◆ **Working data**
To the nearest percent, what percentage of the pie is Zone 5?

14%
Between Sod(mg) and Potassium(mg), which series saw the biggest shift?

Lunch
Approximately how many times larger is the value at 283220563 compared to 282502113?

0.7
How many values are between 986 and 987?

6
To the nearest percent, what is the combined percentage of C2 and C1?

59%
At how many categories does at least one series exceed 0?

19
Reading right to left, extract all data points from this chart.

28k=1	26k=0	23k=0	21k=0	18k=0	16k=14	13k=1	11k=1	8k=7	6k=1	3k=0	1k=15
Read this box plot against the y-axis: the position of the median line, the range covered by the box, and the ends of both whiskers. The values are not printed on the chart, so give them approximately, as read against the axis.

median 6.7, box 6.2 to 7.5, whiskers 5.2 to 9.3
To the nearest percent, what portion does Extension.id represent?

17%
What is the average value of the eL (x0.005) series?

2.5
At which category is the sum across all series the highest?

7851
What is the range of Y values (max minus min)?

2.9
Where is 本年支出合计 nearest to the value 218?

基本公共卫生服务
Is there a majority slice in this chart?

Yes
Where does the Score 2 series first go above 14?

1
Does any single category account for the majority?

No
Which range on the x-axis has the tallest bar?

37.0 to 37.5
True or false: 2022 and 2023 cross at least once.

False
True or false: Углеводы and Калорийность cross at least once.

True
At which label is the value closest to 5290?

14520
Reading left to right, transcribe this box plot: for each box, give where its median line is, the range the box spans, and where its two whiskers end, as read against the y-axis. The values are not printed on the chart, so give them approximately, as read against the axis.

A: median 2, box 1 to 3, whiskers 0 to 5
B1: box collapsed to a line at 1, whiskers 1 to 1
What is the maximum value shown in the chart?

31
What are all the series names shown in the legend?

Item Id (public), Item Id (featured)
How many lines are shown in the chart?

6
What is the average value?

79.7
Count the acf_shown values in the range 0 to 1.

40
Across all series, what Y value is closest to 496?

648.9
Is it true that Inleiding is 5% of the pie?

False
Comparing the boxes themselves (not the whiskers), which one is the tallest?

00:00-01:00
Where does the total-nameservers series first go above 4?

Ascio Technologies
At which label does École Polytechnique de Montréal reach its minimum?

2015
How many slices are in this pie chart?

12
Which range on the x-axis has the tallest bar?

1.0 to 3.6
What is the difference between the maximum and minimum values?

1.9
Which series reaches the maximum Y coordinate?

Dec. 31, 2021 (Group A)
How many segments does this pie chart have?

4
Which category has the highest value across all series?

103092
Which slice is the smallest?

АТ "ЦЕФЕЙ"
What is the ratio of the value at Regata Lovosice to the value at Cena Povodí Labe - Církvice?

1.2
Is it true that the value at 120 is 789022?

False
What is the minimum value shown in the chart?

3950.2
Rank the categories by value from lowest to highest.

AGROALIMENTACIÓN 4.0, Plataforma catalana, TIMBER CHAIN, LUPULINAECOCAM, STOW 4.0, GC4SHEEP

◆ **Activity**
Copy every line of the listing above, word for word, without changing anything.

◆ **Result of this exercise**
To the nearest percent, what percentage of the pie is Zone 5?

14%
Between Sod(mg) and Potassium(mg), which series saw the biggest shift?

Lunch
Approximately how many times larger is the value at 283220563 compared to 282502113?

0.7
How many values are between 986 and 987?

6
To the nearest percent, what is the combined percentage of C2 and C1?

59%
At how many categories does at least one series exceed 0?

19
Reading right to left, extract all data points from this chart.

28k=1	26k=0	23k=0	21k=0	18k=0	16k=14	13k=1	11k=1	8k=7	6k=1	3k=0	1k=15
Read this box plot against the y-axis: the position of the median line, the range covered by the box, and the ends of both whiskers. The values are not printed on the chart, so give them approximately, as read against the axis.

median 6.7, box 6.2 to 7.5, whiskers 5.2 to 9.3
To the nearest percent, what portion does Extension.id represent?

17%
What is the average value of the eL (x0.005) series?

2.5
At which category is the sum across all series the highest?

7851
What is the range of Y values (max minus min)?

2.9
Where is 本年支出合计 nearest to the value 218?

基本公共卫生服务
Is there a majority slice in this chart?

Yes
Where does the Score 2 series first go above 14?

1
Does any single category account for the majority?

No
Which range on the x-axis has the tallest bar?

37.0 to 37.5
True or false: 2022 and 2023 cross at least once.

False
True or false: Углеводы and Калорийность cross at least once.

True
At which label is the value closest to 5290?

14520
Reading left to right, transcribe this box plot: for each box, give where its median line is, the range the box spans, and where its two whiskers end, as read against the y-axis. The values are not printed on the chart, so give them approximately, as read against the axis.

A: median 2, box 1 to 3, whiskers 0 to 5
B1: box collapsed to a line at 1, whiskers 1 to 1
What is the maximum value shown in the chart?

31
What are all the series names shown in the legend?

Item Id (public), Item Id (featured)
How many lines are shown in the chart?

6
What is the average value?

79.7
Count the acf_shown values in the range 0 to 1.

40
Across all series, what Y value is closest to 496?

648.9
Is it true that Inleiding is 5% of the pie?

False
Comparing the boxes themselves (not the whiskers), which one is the tallest?

00:00-01:00
Where does the total-nameservers series first go above 4?

Ascio Technologies
At which label does École Polytechnique de Montréal reach its minimum?

2015
How many slices are in this pie chart?

12
Which range on the x-axis has the tallest bar?

1.0 to 3.6
What is the difference between the maximum and minimum values?

1.9
Which series reaches the maximum Y coordinate?

Dec. 31, 2021 (Group A)
How many segments does this pie chart have?

4
Which category has the highest value across all series?

103092
Which slice is the smallest?

АТ "ЦЕФЕЙ"
What is the ratio of the value at Regata Lovosice to the value at Cena Povodí Labe - Církvice?

1.2
Is it true that the value at 120 is 789022?

False
What is the minimum value shown in the chart?

3950.2
Rank the categories by value from lowest to highest.

AGROALIMENTACIÓN 4.0, Plataforma catalana, TIMBER CHAIN, LUPULINAECOCAM, STOW 4.0, GC4SHEEP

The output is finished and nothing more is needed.